Made the terrible mistake of not going to Border's until 11:45. Didnt get my book until 2. Came home and read until 5, at which point I could not stay awake any longer, and slept until 11:30. Woke up, resumed reading, Finished at 5pm or so.
I think most of us know that JK Rowling is not an amazing writer. An amazing STORYTELLER, yes, but not a great writer. I thought pretty much all of the deaths, which were supposed to be tragedies, were emotionally underdeveloped. By a lot. As I read scenes where characters died, I would kind of think "oh, that's sad", but I definitely didn't have a screaming, crying, emotional breakdown like when Sirius died. The saddest part of the book, for me, the only part I really cried hard at, was seeing Snape's memories, and maybe a little when Dumbledore appeared to Harry in a...dream or whatever it was. It was the only part that had ANY EMOTIONAL WEIGHT AT ALL--it was the only thing Harry reacted to, it was the only thing that seemed like Rowling actually cared to write more than a fucking sentence about.
(But even Harry's magical transformation to a Snape lover was underdeveloped. It's like, you see the memories, things are sad and begin to make sense, and then Harry's just like "jk lol ilu" without any thought toward the fact that Snape was a total ASS to him for six years? And tried to kill his godfather? Fucking SERIOUSLY?)

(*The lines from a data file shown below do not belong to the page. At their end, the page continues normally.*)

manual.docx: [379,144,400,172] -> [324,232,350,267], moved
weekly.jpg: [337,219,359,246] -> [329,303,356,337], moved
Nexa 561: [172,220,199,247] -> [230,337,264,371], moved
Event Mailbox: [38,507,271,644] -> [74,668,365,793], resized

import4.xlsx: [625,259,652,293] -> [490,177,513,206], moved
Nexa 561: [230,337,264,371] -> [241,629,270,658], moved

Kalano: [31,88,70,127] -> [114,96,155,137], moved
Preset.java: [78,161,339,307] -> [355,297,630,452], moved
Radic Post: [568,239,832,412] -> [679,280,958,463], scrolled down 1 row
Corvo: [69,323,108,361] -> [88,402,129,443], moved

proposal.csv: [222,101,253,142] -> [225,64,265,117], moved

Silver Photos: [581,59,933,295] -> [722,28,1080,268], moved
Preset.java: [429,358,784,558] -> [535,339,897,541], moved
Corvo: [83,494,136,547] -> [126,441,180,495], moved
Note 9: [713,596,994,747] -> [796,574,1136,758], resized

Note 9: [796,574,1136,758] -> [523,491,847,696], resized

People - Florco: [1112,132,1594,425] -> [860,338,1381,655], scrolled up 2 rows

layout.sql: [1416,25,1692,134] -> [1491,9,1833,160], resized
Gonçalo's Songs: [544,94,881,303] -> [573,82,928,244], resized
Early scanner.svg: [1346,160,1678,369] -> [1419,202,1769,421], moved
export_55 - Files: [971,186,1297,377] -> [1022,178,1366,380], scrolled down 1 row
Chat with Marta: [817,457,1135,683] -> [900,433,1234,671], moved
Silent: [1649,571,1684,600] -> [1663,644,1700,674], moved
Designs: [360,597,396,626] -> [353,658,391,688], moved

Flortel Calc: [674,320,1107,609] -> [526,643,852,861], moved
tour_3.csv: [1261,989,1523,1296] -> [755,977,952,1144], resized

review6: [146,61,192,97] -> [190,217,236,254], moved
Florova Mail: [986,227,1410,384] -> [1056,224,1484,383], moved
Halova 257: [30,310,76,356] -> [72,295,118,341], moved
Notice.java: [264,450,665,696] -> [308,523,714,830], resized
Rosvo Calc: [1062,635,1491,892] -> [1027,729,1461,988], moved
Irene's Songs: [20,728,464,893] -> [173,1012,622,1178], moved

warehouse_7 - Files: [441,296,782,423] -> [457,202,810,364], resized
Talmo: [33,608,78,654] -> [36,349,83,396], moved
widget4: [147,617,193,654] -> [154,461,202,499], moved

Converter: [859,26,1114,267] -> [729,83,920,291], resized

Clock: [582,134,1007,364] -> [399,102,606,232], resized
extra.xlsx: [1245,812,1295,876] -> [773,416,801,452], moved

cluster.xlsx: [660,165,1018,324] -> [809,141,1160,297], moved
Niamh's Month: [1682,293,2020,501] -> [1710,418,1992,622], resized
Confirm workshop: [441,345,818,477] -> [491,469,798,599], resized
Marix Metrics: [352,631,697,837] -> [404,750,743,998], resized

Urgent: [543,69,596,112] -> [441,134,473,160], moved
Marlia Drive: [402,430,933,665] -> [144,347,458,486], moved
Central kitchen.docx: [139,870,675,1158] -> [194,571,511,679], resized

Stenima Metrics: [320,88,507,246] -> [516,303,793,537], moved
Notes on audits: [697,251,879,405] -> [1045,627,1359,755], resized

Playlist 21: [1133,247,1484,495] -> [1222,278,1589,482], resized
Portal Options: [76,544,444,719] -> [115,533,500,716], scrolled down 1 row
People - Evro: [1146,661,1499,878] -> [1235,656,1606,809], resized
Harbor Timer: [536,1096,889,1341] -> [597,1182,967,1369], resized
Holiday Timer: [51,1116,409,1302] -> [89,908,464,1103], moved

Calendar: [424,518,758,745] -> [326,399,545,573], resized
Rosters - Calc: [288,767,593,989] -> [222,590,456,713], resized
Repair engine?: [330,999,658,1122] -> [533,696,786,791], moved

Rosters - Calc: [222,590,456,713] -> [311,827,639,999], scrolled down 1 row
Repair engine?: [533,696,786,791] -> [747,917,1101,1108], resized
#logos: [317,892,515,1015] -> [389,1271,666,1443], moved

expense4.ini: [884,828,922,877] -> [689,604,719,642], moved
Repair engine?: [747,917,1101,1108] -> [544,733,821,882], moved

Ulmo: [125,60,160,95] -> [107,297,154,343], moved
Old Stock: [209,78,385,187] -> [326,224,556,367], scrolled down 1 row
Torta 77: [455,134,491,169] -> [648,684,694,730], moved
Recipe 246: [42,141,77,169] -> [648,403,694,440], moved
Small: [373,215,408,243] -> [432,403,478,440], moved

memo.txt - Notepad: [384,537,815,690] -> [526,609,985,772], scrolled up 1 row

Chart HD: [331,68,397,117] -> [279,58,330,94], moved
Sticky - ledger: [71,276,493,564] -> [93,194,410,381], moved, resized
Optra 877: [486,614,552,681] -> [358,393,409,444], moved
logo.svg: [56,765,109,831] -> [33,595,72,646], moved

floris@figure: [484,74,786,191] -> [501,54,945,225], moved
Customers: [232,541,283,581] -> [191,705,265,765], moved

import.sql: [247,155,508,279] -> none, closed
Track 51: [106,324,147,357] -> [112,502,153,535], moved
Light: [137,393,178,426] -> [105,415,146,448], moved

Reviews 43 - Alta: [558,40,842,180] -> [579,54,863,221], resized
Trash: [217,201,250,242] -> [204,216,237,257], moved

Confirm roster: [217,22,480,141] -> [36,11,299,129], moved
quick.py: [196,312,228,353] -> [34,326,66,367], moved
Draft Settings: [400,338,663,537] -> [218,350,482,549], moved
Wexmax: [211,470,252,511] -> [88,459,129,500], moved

Other assorted complaints:
- As
lizzypaul pointed out, the way JK treated Tonks was fucking ridiculous. She went from being an ass-kicking Auror to her entire storyline consisting of getting pregnant and then dying.
- Ron was more annoying than ever. He treated Hermione like some delicate rose whom he could flirtily manipulate. I've always HATED Ron, but I was very disappointed that he didn't die. At least then maybe it would've shown that he wasn't a perpetually jealous, emotionally idiotic, ignorant waste of space. God, Hermione is just so much BETTER than all of that, and I hate that she became this emotionally pliant, weepy wimp.
- There was a shitton of backstory. I mean, there always is, but this one was especially convoluted, I thought. Especially when things were getting explained at the end, and it was like...mother's protection/horcrux/wand/scar business. It was like puzzle pieces rained from the sky and I had to put the book down and put them together before I could move on. Plus all the weird Dumbledore shit that got thrown in, and it was just too much.
Things that were cool:
- Neville. I don't think I have to say any more. And McGonagall at the end.
- The final duel thing. Especially Harry's taunting (calling by muggle name = burn), and Mrs. Weasley finally being a total badass instead of a stereotypical clucky hen mummy figure.
- The Bathilda Bagshot scene was very creepy. In a good way. I mean, bad that Harry almost died, but awesome. Possessed snakes coming out of corpses and suffocating the protagonist? Sweet.
- Draco not being as evil as previously portrayed. He came off as a scared little boy who didn't really WANT to be on Voldemort's side. As a former D/H shipper, I knew the whole time that he was sensitive and damaged, deep inside.
- Aww, Kreacher! I didn't think I could ever come to love Kreacher, but I totally did.
In conclusion: Not my favorite HP book. Not my least favorite (because seriously, Goblet of Fire was just boring), but definitely not my favorite. I thought the epilogue was stupid. It was just stupid. And cheesy. Like, who the fuck thinks Albus Severus Potter is a SENSICAL name? And SCORPIUS Malfoy?
What I liked so much about books 3 and 5 was the emotional development. In the former, Harry discovers tons of repressed emotions about home and family, and in the latter, Harry struggles with his burdensome destiny and romance and all sorts of other heavy shit. And this book was emotionally dead. So, that's my take.